Feb 7, 2013 12:48 AM by Jacqui Heinrich, firstname.lastname@example.org
Colorado Springs School District 11 will close or re-purpose Wasson High School and Bates and Lincoln Elementary Schools, saving the district more than two million dollars per year.
That decision was handed down after the Board of Education voted on D-11's recommendations Wednesday night, but it's not a decision that came without plenty of controversy as people rallied for weeks to save their schools.
Several students, staff, and parents spoke out vying to keep their schools open, but it wasn't enough to sway the Board's decision; all members voted 'yes' on the action item, with the exception of Director Bob Null.
Perhaps the most well-known among those speakers: Wasson alum and baseball hall-of-famer Goose Gossage, who really got into it with the Board. Gossage exceeded his time three minute time limit and kept talking even after the Board turned off his microphone. Gossage and some others even called for the immediate resignation of some board members whom Gossage says were ignoring their duties to serve the students, instead serving the agenda of D-11 Superintendent Dr. Nicholas Gledich.
In the end each Board member spoke on how difficult a decision it was to make-- Rev. Al Loma was brought to tears over it-- but they said they needed to base their decisions on the best possible future for the district.
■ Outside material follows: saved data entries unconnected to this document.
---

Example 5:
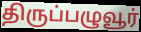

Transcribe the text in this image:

திருப்பழுவூர்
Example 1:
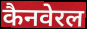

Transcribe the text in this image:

कैनवेरल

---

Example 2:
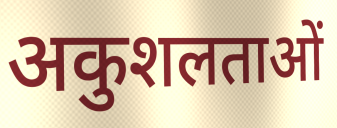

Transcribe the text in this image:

अकुशलताओं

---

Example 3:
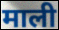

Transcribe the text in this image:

माली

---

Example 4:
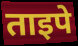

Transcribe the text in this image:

ताइपे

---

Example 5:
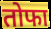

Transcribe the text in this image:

तोफा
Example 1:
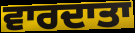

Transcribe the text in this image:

ਵਾਰਦਾਤਾ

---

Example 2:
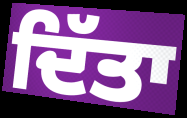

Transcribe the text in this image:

ਦਿੱਤਾ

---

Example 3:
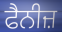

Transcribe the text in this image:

ਫੈਨੀਜ਼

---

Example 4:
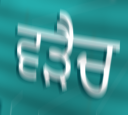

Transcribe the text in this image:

ਵੜੈਚ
After the vote came in several students walked out, shouting that they'd be ditching the district for D-49 in light of the decision; there were, as predicted, a lot of tears from unhappy students, parents, and staff.
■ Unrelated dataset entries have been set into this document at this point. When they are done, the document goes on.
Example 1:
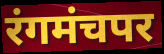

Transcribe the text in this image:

रंगमंचपर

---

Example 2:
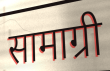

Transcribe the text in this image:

सामाग्री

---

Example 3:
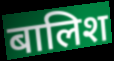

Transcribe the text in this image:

बालिश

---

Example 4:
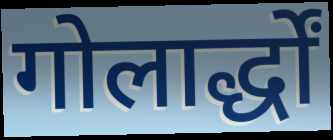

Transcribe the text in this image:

गोलार्द्धों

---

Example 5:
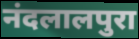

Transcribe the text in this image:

नंदलालपुरा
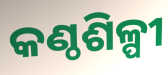
କଣ୍ଠଶିଳ୍ପୀ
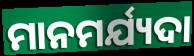
ମାନମର୍ଯ୍ୟଦା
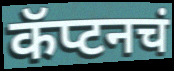
कॅप्टनचं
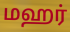
மஹர்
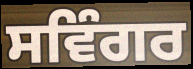
ਸਵਿੰਗਰ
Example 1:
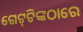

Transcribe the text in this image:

ଗେଟ୍‌ଟିଙ୍କଠାରେ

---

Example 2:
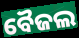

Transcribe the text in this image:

ବୈଜଲ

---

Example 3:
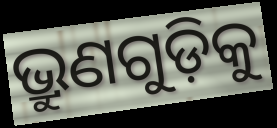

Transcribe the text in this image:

ଭ୍ରୁଣଗୁଡ଼ିକୁ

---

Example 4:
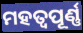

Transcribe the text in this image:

ମହତ୍ବପୂର୍ଣ୍ଣ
The few who favored the decision-- representatives from Pike's Peak Community College and UCCS-- said the plan to re-purpose Wasson into an alternative school with early college programs will give the kids a greater opportunity for future success by allowing them to work for college credit while still in high school. Current Wasson High School students will have the option to stay at their high school by enrolling in those alternative programs.
A crisis management team will be present at Wasson on Thursday to deal with the fallout expected from the Board's decision. At the meeting Wednesday night several people were upset that the decision was made to close the schools without figuring out how the plan will be implemented; where students and teachers will go, what school boundaries will be redrawn, and questions of transportation have yet to be hashed out.